Сделав пару затяжек, она потушила сигарету. Я обратила внимание, какими мертвенно-бледными были ее пальцы.
С неподвижным лицом, похожим на маску театра Но, Сэцуко резко поднялась с места. В этот момент она напоминала благородную девицу, которой вдруг страшно приспичило пойти в уборную.
— Я, пожалуй, откланяюсь, — сказала она.
— Уже? — спросил Ватару.
— Да, извини. Что-то голова закружилась.
Ее розовые щеки на глазах стали принимать зеленоватый оттенок. Если бы не платье с узором из ярко-желтых подсолнухов, можно было бы подумать, что перед нами тяжело больной человек. Ватару немедленно вскочил и подал ей руку, но Сэцуко с улыбкой остановила его и надела шляпу.
— Спасибо, не надо. Вы с Кёко оставайтесь здесь, а я пойду домой.

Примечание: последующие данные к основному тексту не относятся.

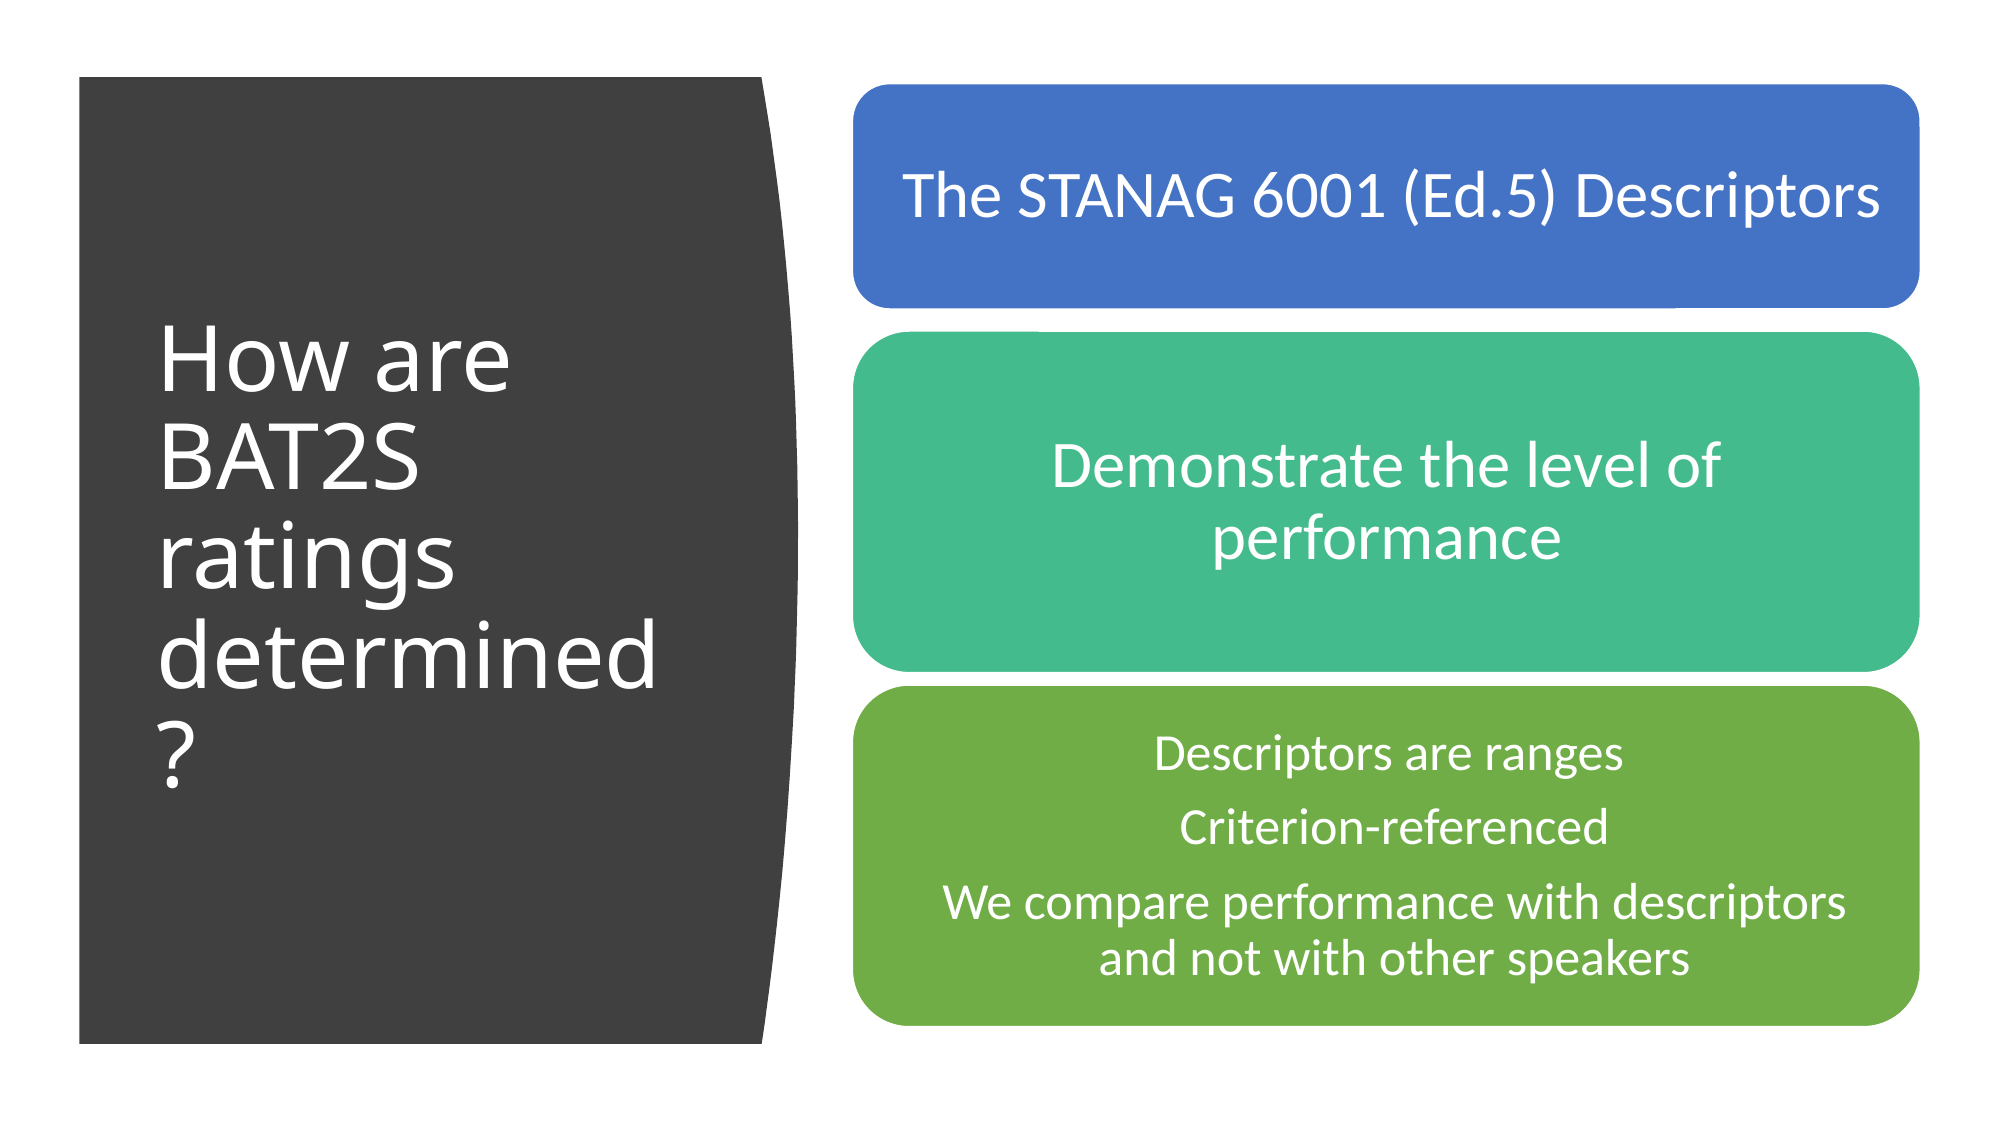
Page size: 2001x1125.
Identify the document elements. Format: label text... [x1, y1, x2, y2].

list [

— Но тебе же нехорошо. Я тебя провожу.
— Правда, не надо. Я сяду в такси. Лучше скажи, Ватару, сам-то ты собираешься когда-нибудь вернуться домой? Ты все время собираешься жить у Юноскэ, даже когда в университете каникулы?
Ватару снова опустился на стул.
— Я могу вернуться, если там будешь ты, — сказал он.
— Когда? — спросила Сэцуко.
— Когда угодно, — ответил Ватару.
Сэцуко вежливо попрощалась со мной, несколько раз повторив, как она была рада нашей встрече. Затем она вынула из плетеной корзинки кошелек и дала Ватару пятисотиеновую бумажку. «Спасибо», — сказал Ватару.
Сэцуко еще раз полюбовалась нами со стороны и, улыбнувшись, неторопливой походкой вышла из кафе.
Минуту спустя она уже стояла внизу, под большой застекленной террасой. Повернувшись к нам, Сэцуко помахала рукой и забралась в такси, поджидавшее пассажиров у входа в отель.
— Она несколько дней уже… не спала толком, — отрывисто произнес Ватару. — У них с Араки-сан как пошла эта тема про расставание, так они даже по ночам по телефону собачились.
— Мне показалось, что ей было очень плохо.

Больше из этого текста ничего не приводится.